• **THE PROBLEM**
The output must match the entries below exactly, with pictures removed.

• **MATERIAL FOR THE TASK**
□ □ □ □
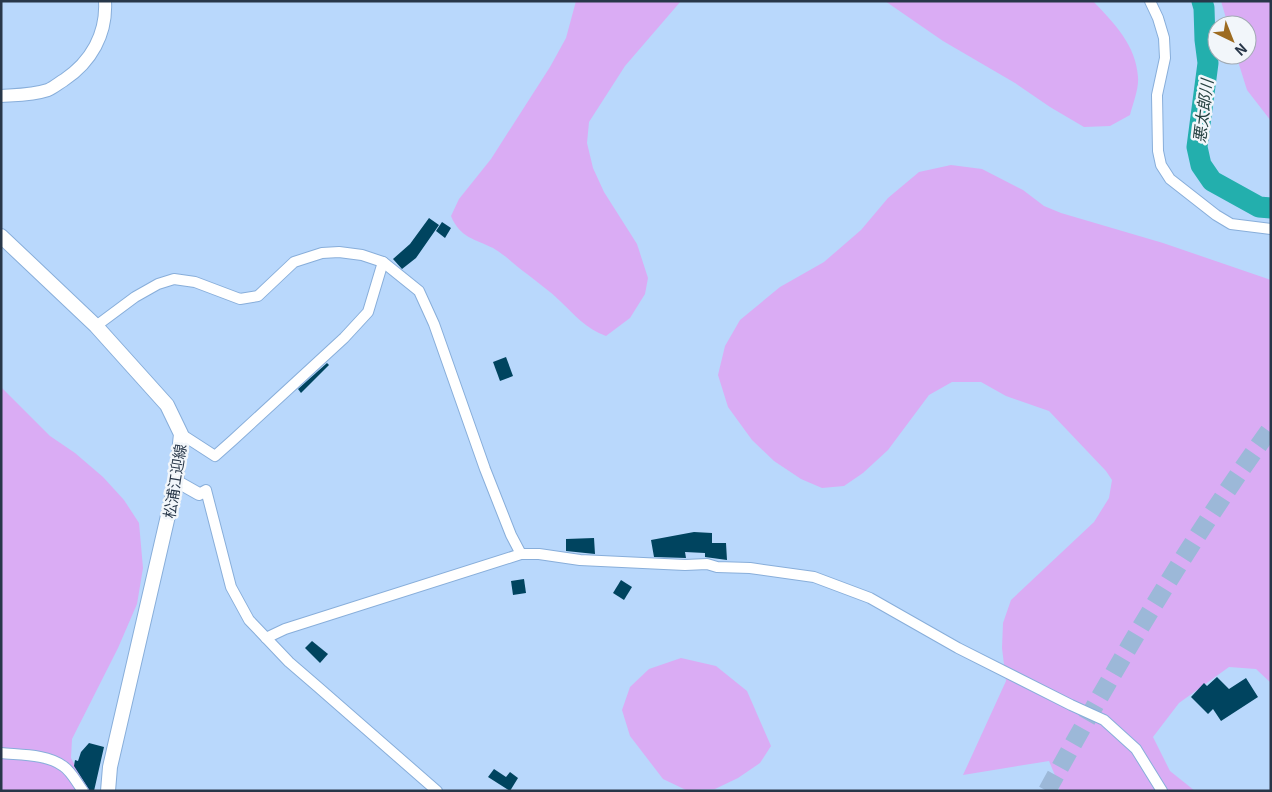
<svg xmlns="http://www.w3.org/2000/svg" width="1272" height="792" viewBox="0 0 1272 792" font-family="Georgia,'Noto Sans JP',serif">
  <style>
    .green { fill: #daacf4 }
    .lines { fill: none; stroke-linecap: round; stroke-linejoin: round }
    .river { stroke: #23afad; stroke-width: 21 }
    .building { fill: #00445f }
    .motorway-tunnel { stroke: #9cb8d8; stroke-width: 18; stroke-dasharray: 18 9; stroke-linecap: butt }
    .minor-casing { stroke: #88aeda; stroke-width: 12 }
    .tertiary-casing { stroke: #88aeda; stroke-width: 14 }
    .secondary-casing { stroke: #88aeda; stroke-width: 16 }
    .minor { stroke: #fff; stroke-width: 10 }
    .tertiary { stroke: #fff; stroke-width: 12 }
    .secondary { stroke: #fff; stroke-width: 14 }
    .labels { text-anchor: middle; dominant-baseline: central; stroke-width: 5; stroke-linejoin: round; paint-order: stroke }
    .street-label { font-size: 15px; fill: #283749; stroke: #f2f6fa }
    .water-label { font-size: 16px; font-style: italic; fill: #264241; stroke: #f2f6fa }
  </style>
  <rect width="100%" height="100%" fill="#b9d8fc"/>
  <g class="green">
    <path d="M576,1H681L625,66L589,122L587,143L593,168L604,192L637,244L648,278L645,294L630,318L606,336C586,329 575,315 560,301C550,291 538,283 527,274C516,266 505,255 493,248C475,239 460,238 451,216L459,199L491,159L550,67L566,38Z"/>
    <path d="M885,1H1093C1114,23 1136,45 1138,77C1139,89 1133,103 1130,115L1110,126L1084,127L1050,107L1015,83L943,41Z"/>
    <polygon points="1221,1 1271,1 1271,121 1247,90 1236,55 1247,55 1247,25 1228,25"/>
    <polygon points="951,165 982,169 1023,190 1044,206 1061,213 1163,243 1271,280 1271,683 1256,669 1229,667 1179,703 1153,737 1170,771 1195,791 1059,791 1059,785 1049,761 963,775 1006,681 1002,648 1003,623 1011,600 1094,522 1109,498 1112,480 1106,471 1049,411 1006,396 981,382 952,382 929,395 888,450 863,473 844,486 822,488 801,479 774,461 752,440 728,407 718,375 725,346 740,320 780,287 824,262 861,230 888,198 919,172"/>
    <polygon points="1,387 50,436 75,453 103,477 124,500 139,523 143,568 137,604 118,648 72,739 71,758 80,775 93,791 1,791"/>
    <polygon points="681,658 716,666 747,691 771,746 760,763 738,778 715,789 686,790 663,779 630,736 622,710 630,687 649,669"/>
  </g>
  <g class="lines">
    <polyline class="river" points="1202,1 1204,8 1205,40 1208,63 1197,147 1201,165 1212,181 1259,207 1271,208"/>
  </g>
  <g class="building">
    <polygon points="429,218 439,225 416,258 402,269 393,259 410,244"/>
    <polygon points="442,222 451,228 445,238 436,231"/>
    <polygon points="506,357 513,376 500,381 493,362"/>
    <polygon points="327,363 329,365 301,393 298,389"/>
    <polygon points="694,532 712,533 712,543 726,543 727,560 705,557 705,553 685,552 686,558 654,557 651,540"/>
    <polygon points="594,538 595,554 566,551 566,539"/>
    <polygon points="524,579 526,593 513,595 511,581"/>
    <polygon points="621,580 632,587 624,600 613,593"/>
    <polygon points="312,641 328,654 320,663 305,648"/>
    <polygon points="1217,677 1229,689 1246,678 1258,697 1221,721 1213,709 1208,714 1191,697 1204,683 1207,686"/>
    <polygon points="89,743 104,747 94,791 90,791 74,766 75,760 78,761 81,752"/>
    <polygon points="494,769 506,777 510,772 518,778 510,791 488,777"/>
  </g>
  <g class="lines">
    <path class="motorway-tunnel" d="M1047,791C1116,666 1187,544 1271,428"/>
    <defs>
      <g id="minor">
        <polyline points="1150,1 1158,18 1164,38 1165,58 1157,95 1158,151 1161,165 1170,179 1216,215 1231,224 1271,229"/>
        <polyline points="96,326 135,297 158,284 174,279 195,282 240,299 258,296 294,262 322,253 339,252 362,255 383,262 419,291 434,324 485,469 511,535 521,554"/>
        <polyline points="181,434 215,456 233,440 344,338 368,312 383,262"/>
        <polyline points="199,494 206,490 231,587 249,620 289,662 318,687 437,791"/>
        <polyline points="266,638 285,629 521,554 539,554 580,560 685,565 707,564 717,567 750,568 814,577 870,598 958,648 1071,705 1104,720 1136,749 1162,791"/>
        <path d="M1,753C20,755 47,754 63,766C71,771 77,783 83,791"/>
      </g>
      <g id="tertiary">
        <path d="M1,96C16,95 33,95 48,90C53,88 59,83 64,80C91,62 107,34 105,1"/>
        <polyline points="176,481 199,494"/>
      </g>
      <polyline id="secondary" points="1,236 96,326 167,405 181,434 176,481 110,767 108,791"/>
    </defs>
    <use href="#minor" class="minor-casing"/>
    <use href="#tertiary" class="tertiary-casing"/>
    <use href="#secondary" class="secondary-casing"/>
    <use href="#minor" class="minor"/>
    <use href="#tertiary" class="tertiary"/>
    <use href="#secondary" class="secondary"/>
  </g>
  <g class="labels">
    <g class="street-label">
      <text transform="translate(174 481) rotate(-81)">松浦江迎線</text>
    </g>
    <g class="water-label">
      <text transform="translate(1202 111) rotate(-83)">悪太郎川</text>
    </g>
  </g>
  <rect width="1272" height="792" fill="none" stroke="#283749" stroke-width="5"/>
  <g transform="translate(1232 40) rotate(137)"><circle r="24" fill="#f2f6fa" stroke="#a1aab3"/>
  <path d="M0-4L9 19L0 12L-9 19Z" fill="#9d6b20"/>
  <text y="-8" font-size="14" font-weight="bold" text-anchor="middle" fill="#283749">N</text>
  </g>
</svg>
□ □ □ □
• **RESPONSE**
<svg xmlns="http://www.w3.org/2000/svg" width="1272" height="792" viewBox="0 0 1272 792" font-family="Georgia,'Noto Sans JP',serif">
  <style>
    .green { fill: #daacf4 }
    .lines { fill: none; stroke-linecap: round; stroke-linejoin: round }
    .river { stroke: #23afad; stroke-width: 21 }
    .building { fill: #00445f }
    .motorway-tunnel { stroke: #9cb8d8; stroke-width: 18; stroke-dasharray: 18 9; stroke-linecap: butt }
    .minor-casing { stroke: #88aeda; stroke-width: 12 }
    .tertiary-casing { stroke: #88aeda; stroke-width: 14 }
    .secondary-casing { stroke: #88aeda; stroke-width: 16 }
    .minor { stroke: #fff; stroke-width: 10 }
    .tertiary { stroke: #fff; stroke-width: 12 }
    .secondary { stroke: #fff; stroke-width: 14 }
    .labels { text-anchor: middle; dominant-baseline: central; stroke-width: 5; stroke-linejoin: round; paint-order: stroke }
    .street-label { font-size: 15px; fill: #283749; stroke: #f2f6fa }
    .water-label { font-size: 16px; font-style: italic; fill: #264241; stroke: #f2f6fa }
  </style>
  <rect width="100%" height="100%" fill="#b9d8fc"/>
  <g class="green">
    <path d="M576,1H681L625,66L589,122L587,143L593,168L604,192L637,244L648,278L645,294L630,318L606,336C586,329 575,315 560,301C550,291 538,283 527,274C516,266 505,255 493,248C475,239 460,238 451,216L459,199L491,159L550,67L566,38Z"/>
    <path d="M885,1H1093C1114,23 1136,45 1138,77C1139,89 1133,103 1130,115L1110,126L1084,127L1050,107L1015,83L943,41Z"/>
    <polygon points="1221,1 1271,1 1271,121 1247,90 1236,55 1247,55 1247,25 1228,25"/>
    <polygon points="951,165 982,169 1023,190 1044,206 1061,213 1163,243 1271,280 1271,683 1256,669 1229,667 1179,703 1153,737 1170,771 1195,791 1059,791 1059,785 1049,761 963,775 1006,681 1002,648 1003,623 1011,600 1094,522 1109,498 1112,480 1106,471 1049,411 1006,396 981,382 952,382 929,395 888,450 863,473 844,486 822,488 801,479 774,461 752,440 728,407 718,375 725,346 740,320 780,287 824,262 861,230 888,198 919,172"/>
    <polygon points="1,387 50,436 75,453 103,477 124,500 139,523 143,568 137,604 118,648 72,739 71,758 80,775 93,791 1,791"/>
    <polygon points="681,658 716,666 747,691 771,746 760,763 738,778 715,789 686,790 663,779 630,736 622,710 630,687 649,669"/>
  </g>
  <g class="lines">
    <polyline class="river" points="1202,1 1204,8 1205,40 1208,63 1197,147 1201,165 1212,181 1259,207 1271,208"/>
  </g>
  <g class="building">
    <polygon points="429,218 439,225 416,258 402,269 393,259 410,244"/>
    <polygon points="442,222 451,228 445,238 436,231"/>
    <polygon points="506,357 513,376 500,381 493,362"/>
    <polygon points="327,363 329,365 301,393 298,389"/>
    <polygon points="694,532 712,533 712,543 726,543 727,560 705,557 705,553 685,552 686,558 654,557 651,540"/>
    <polygon points="594,538 595,554 566,551 566,539"/>
    <polygon points="524,579 526,593 513,595 511,581"/>
    <polygon points="621,580 632,587 624,600 613,593"/>
    <polygon points="312,641 328,654 320,663 305,648"/>
    <polygon points="1217,677 1229,689 1246,678 1258,697 1221,721 1213,709 1208,714 1191,697 1204,683 1207,686"/>
    <polygon points="89,743 104,747 94,791 90,791 74,766 75,760 78,761 81,752"/>
    <polygon points="494,769 506,777 510,772 518,778 510,791 488,777"/>
  </g>
  <g class="lines">
    <path class="motorway-tunnel" d="M1047,791C1116,666 1187,544 1271,428"/>
    <defs>
      <g id="minor">
        <polyline points="1150,1 1158,18 1164,38 1165,58 1157,95 1158,151 1161,165 1170,179 1216,215 1231,224 1271,229"/>
        <polyline points="96,326 135,297 158,284 174,279 195,282 240,299 258,296 294,262 322,253 339,252 362,255 383,262 419,291 434,324 485,469 511,535 521,554"/>
        <polyline points="181,434 215,456 233,440 344,338 368,312 383,262"/>
        <polyline points="199,494 206,490 231,587 249,620 289,662 318,687 437,791"/>
        <polyline points="266,638 285,629 521,554 539,554 580,560 685,565 707,564 717,567 750,568 814,577 870,598 958,648 1071,705 1104,720 1136,749 1162,791"/>
        <path d="M1,753C20,755 47,754 63,766C71,771 77,783 83,791"/>
      </g>
      <g id="tertiary">
        <path d="M1,96C16,95 33,95 48,90C53,88 59,83 64,80C91,62 107,34 105,1"/>
        <polyline points="176,481 199,494"/>
      </g>
      <polyline id="secondary" points="1,236 96,326 167,405 181,434 176,481 110,767 108,791"/>
    </defs>
    <use href="#minor" class="minor-casing"/>
    <use href="#tertiary" class="tertiary-casing"/>
    <use href="#secondary" class="secondary-casing"/>
    <use href="#minor" class="minor"/>
    <use href="#tertiary" class="tertiary"/>
    <use href="#secondary" class="secondary"/>
  </g>
  <g class="labels">
    <g class="street-label">
      <text transform="translate(174 481) rotate(-81)">松浦江迎線</text>
    </g>
    <g class="water-label">
      <text transform="translate(1202 111) rotate(-83)">悪太郎川</text>
    </g>
  </g>
  <rect width="1272" height="792" fill="none" stroke="#283749" stroke-width="5"/>
  <g transform="translate(1232 40) rotate(137)"><circle r="24" fill="#f2f6fa" stroke="#a1aab3"/>
  <path d="M0-4L9 19L0 12L-9 19Z" fill="#9d6b20"/>
  <text y="-8" font-size="14" font-weight="bold" text-anchor="middle" fill="#283749">N</text>
  </g>
</svg>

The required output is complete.